Last week in Amsterdam, a panel of experts discussed the right to be forgotten pertaining to the Google Spain v AEPD and Mario Costeja González case, hereinafter (Google v Gonzàlez). The participants in the debate were Mr. Egbert Dommering, a professor of law at the University of Amsterdam, Andreas Udo De Haes, a journalist and Frederik Borgesius, a PhD researcher at the Institute for Information Law within the University of Amsterdam.
In 1998, Spanish lawyer Mario Costeja González was declared bankrupt. The newspaper La Vanguardia published announcements about Costeja González in its printed edition, regarding the forced sale of properties arising from social security debts. A version of the edition was later made available on the web.

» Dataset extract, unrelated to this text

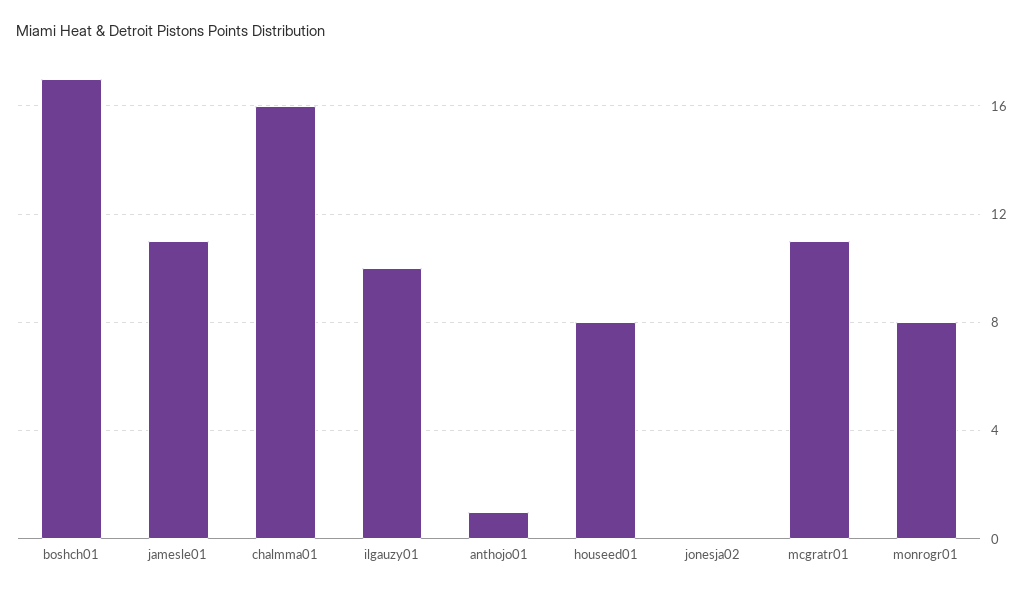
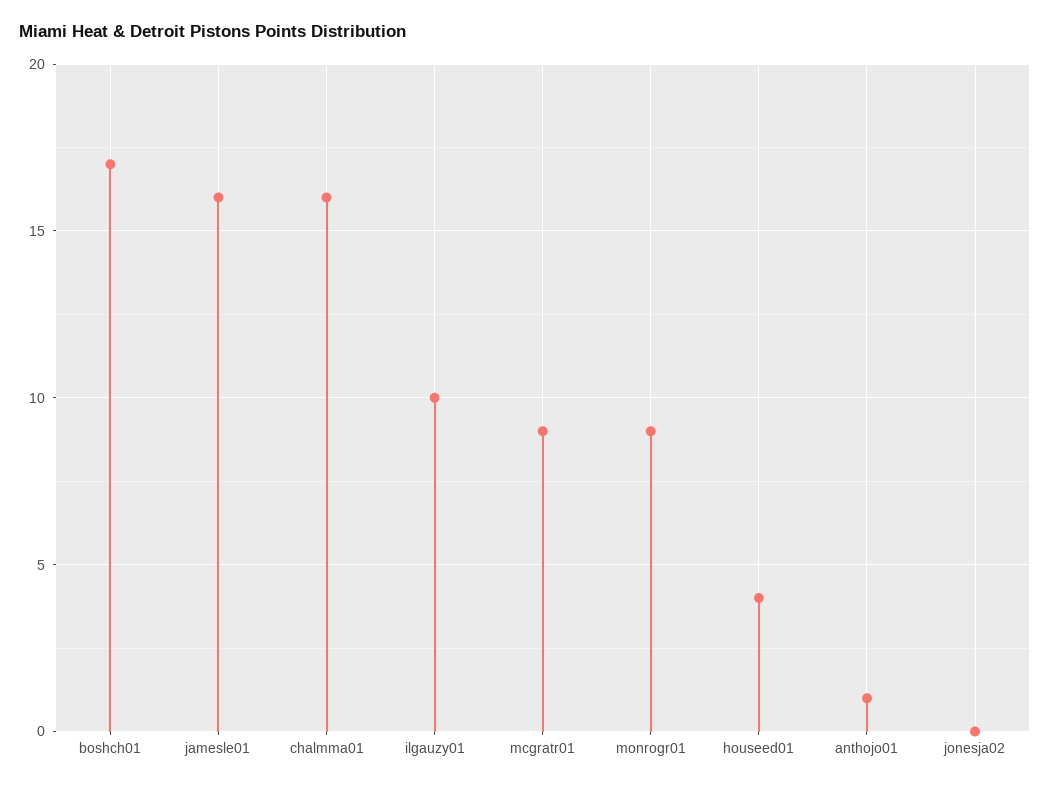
jamesle01: 11 -> 16
houseed01: 8 -> 4
mcgratr01: 11 -> 9
monrogr01: 8 -> 9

Costeja González sued Google after Google refused initial requests for the removal of these old legal notices from Google’s search engine In May 2014. The Court of Justice of the EU (CJEU) agreed with Costeja González that the information had become inadequate, irrelevant and/or excessive. The CJEU ruled that Google and other search engines must honour requests from EU citizens seeking to have their websites removed from search results because they may no longer be relevant, or may infringe upon that person’s privacy.
One of the discussion points during the debate is whether we, European citizens, should have the right to get access to personal information about others on the internet. Also, is it acceptable that Google, a for-profit company, decides which information we get access to, and which information we don’t have access to? “The right to freedom of information is very important and also implies the right to pass information to others and to receive information”, argues professor Egbert Dommering. “Google is fulfilling this right even though it’s a commercial organisation.” According to Mr. Dommering, there is a lot of information out there. Too much for us to handle without the help of search engines. Therefore, we need Google to organise this data for us to use.
Journalist Andreas Udo De Haes says we should not overestimate the importance of the judgement in the Google v Gonzàlez case. “People have to [the] right to have a link removed from the search results. The information itself does not disappear”. However, it is not that simple. There is one problematic loophole with Google’s implementation of the CJEU ruling, argues De Heas. Requests made by private individuals under the ruling are only implemented by Google on European sub domains, such as Google.co.uk or Google.de, not on Google.com. According to De Heas, this allows a loophole (i.e. searching on google.com) to circumvent a de-listed search result on a private individual’s name.
Mr. Dommering believes the CJEU applied the privacy law too rigorously. “The law is not keeping up with the rapid technology development. At the moment, we are damaging the advantages of our information system by hearing privacy claims. This is the same as saying: ‘there are too many traffic accidents, let’s all go back to cycling’”.
Another problem Andreas De Haes foresees is the enormous expenses Google will have to bear to respond to all requests to have a link removed. Though Google disagreed with the ruling, it has been carrying out the process by handling more than 200,000 requests it has received, according to its latest Transparency Report. Many requests means that many legal experts will need to review them, which means high costs for Google. De Haes is concerned that this will lead to high censorship allowance, and that a link will be removed automatically when a request is made. “It will become too costly for Google to review each individual request and therefore this process will be automatized.”
Frederik Borgesius has another point of view, and argued it is Google’s own fault and that the company should therefore accept the consequences. “You could say that Google is the one who caused this, so it should be the one to clean up the mess as well”.